======== Data excerpts ========

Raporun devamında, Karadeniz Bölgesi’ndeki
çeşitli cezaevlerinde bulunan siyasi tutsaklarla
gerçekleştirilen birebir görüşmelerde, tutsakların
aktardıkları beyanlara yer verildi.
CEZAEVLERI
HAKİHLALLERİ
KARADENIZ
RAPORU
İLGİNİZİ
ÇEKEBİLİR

========
======== Data excerpts ========

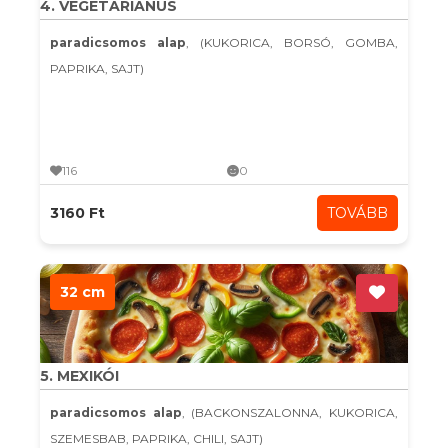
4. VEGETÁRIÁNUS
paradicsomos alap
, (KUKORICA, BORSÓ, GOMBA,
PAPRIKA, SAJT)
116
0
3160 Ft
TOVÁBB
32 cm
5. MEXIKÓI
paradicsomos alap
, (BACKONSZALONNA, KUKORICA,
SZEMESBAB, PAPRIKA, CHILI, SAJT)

========
======== Data excerpts ========

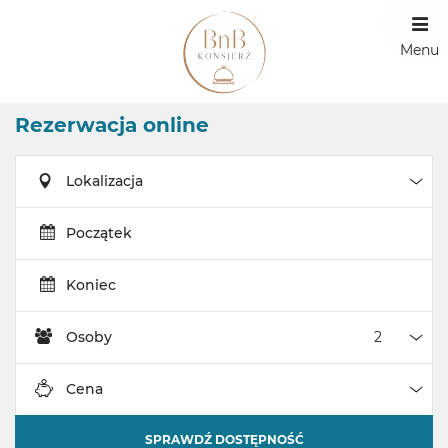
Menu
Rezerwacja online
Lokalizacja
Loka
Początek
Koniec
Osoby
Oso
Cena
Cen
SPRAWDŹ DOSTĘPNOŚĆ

========

**Your assignment:**
Rewrite the lines of the records from the line that contains "4. VEGETÁRIÁNUS" through the line that contains "SZEMESBAB, PAPRIKA, CHILI, SAJT)", changing "paradicsomos alap" to "tejfölös alap" and leaving all else as it stands.

**Answer:**
4. VEGETÁRIÁNUS
tejfölös alap
, (KUKORICA, BORSÓ, GOMBA,
PAPRIKA, SAJT)
116
0
3160 Ft
TOVÁBB
32 cm
5. MEXIKÓI
tejfölös alap
, (BACKONSZALONNA, KUKORICA,
SZEMESBAB, PAPRIKA, CHILI, SAJT)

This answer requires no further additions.